# teamviewer help



## jhovanna (Mar 2, 2015)

hi,

i am new to mac and team viewer... i downded team viewer so i can connect to another computer from this computer... 
i finished downloaded the file.. and don't know what to do next.
this is the screen i see.. can anyone help.


----------



## MartyF81 (Jan 23, 2013)

This isn't really a Mac question... this is a Team Viewer question and they have support on their website to help you along with documents on how to use the application. Team Viewer is not Mac specific.


The Team Viewer application needs to be installed on the computer of the user you want to connect to. Once it is... they will have ID # and Passwords that display on their screen... which they give to you.

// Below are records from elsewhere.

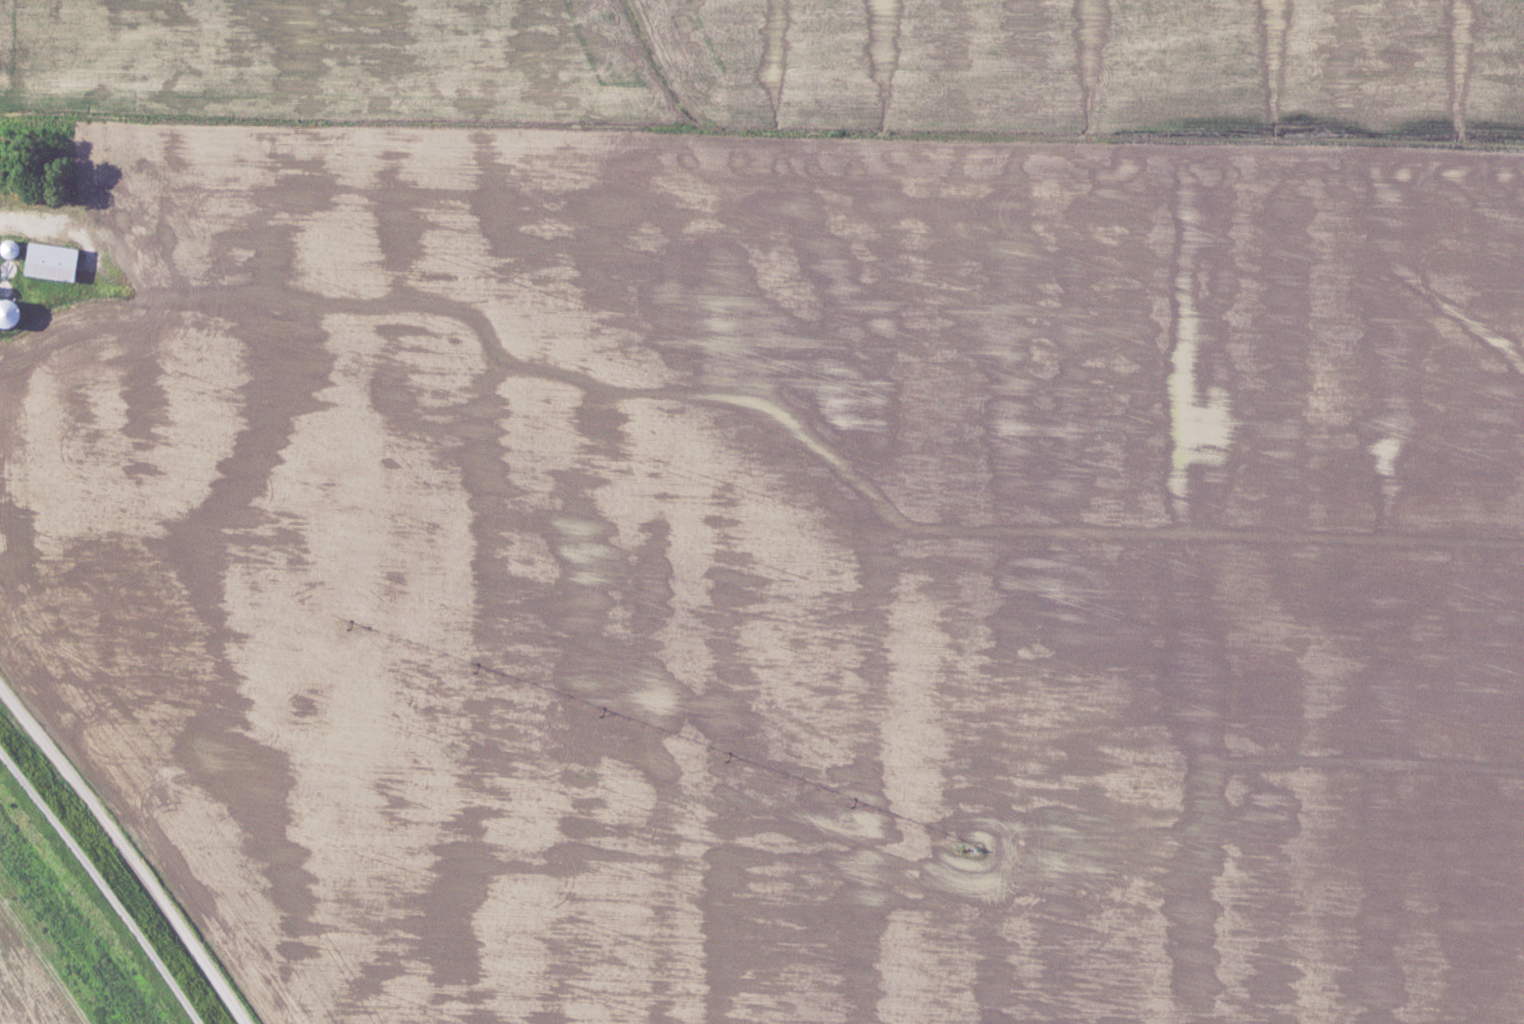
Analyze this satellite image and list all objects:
road: (57, 222)
building: (13, 248)
building: (50, 262)
building: (11, 288)
building: (12, 313)
road: (124, 852)
road: (102, 885)

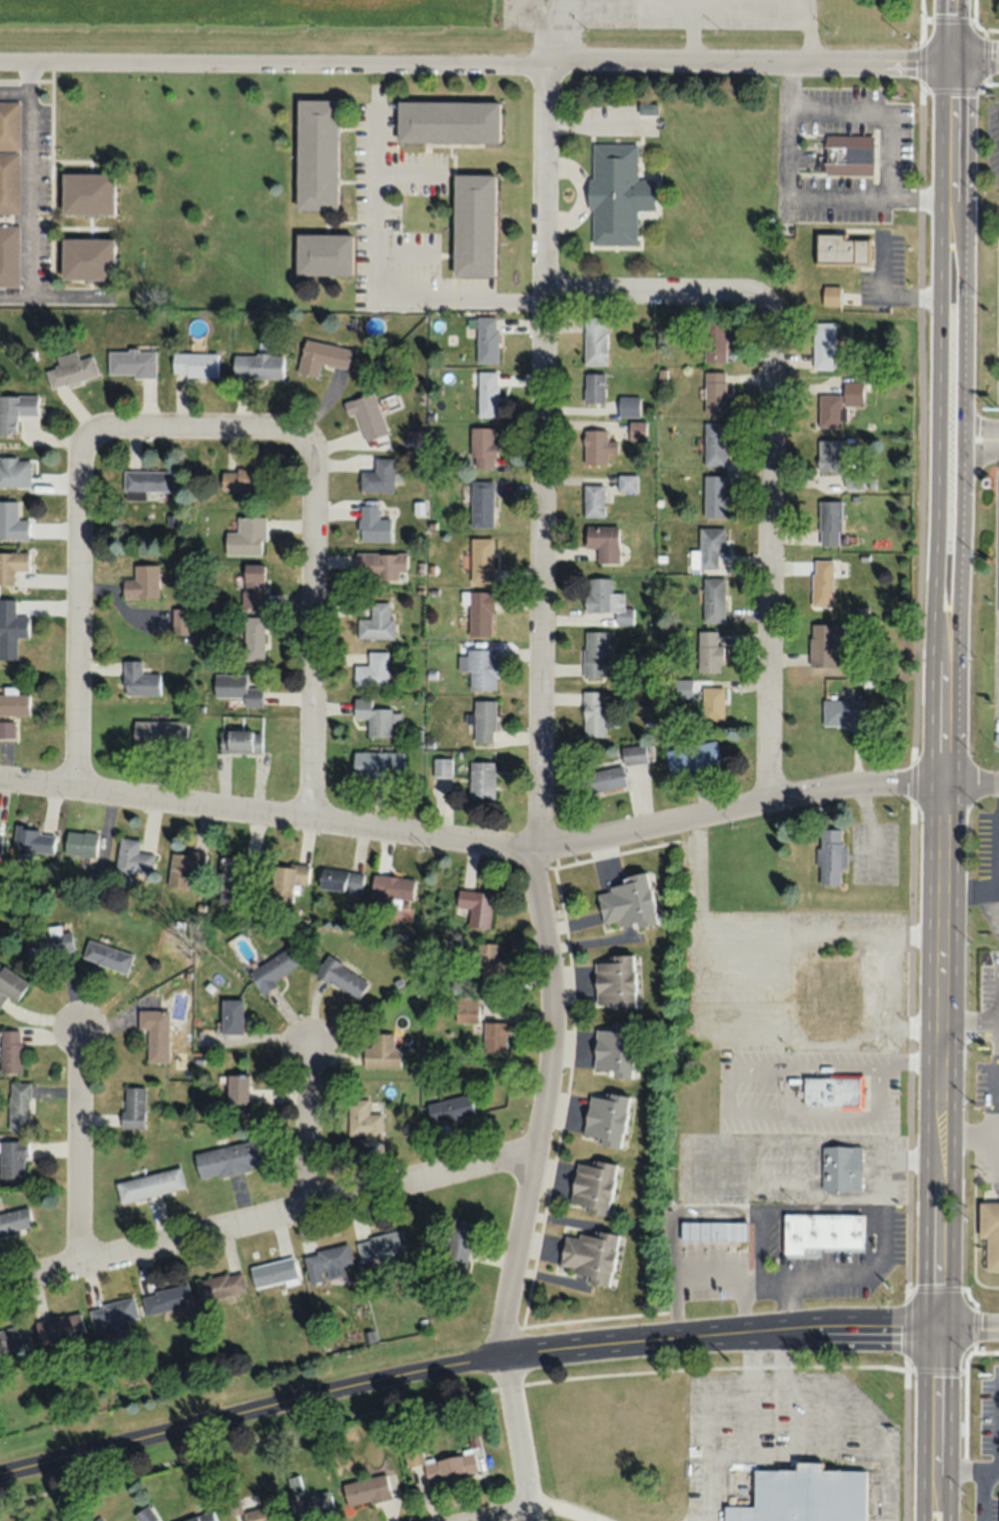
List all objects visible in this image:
crop: (245, 24)
road: (987, 28)
road: (921, 29)
road: (952, 29)
road: (975, 57)
road: (475, 59)
road: (14, 91)
building: (448, 120)
road: (951, 126)
building: (841, 152)
building: (316, 153)
building: (9, 156)
building: (87, 192)
road: (28, 193)
building: (617, 193)
building: (473, 224)
building: (842, 249)
building: (323, 253)
building: (9, 255)
building: (86, 257)
road: (378, 285)
building: (831, 294)
building: (487, 339)
building: (595, 340)
building: (715, 343)
building: (823, 345)
building: (321, 356)
building: (131, 362)
building: (195, 364)
building: (259, 366)
building: (71, 369)
building: (594, 388)
building: (715, 392)
building: (487, 394)
building: (839, 405)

You enter that info on your side and hit "Connect".

That is the basics of it.


----------



## jhovanna (Mar 2, 2015)

hi,

thank you for the update will lookup the support on there website.

j


----------



## spunk.funk (May 13, 2010)

The computer you want to connect to must have Teamviewer installed on it as well. On the computer you want to connect to in Teamviewer it will give you a User ID and Password. Type the User ID and Password from the Teamviewer you want to connect to, on this computer in Team Viewer, then click *Connect to Partner.* This should allow you to take control of the other computer.http://downloadeu2.teamviewer.com/docs/en/v10/TeamViewer10-Manual-Remote-Control-en.pdf


----------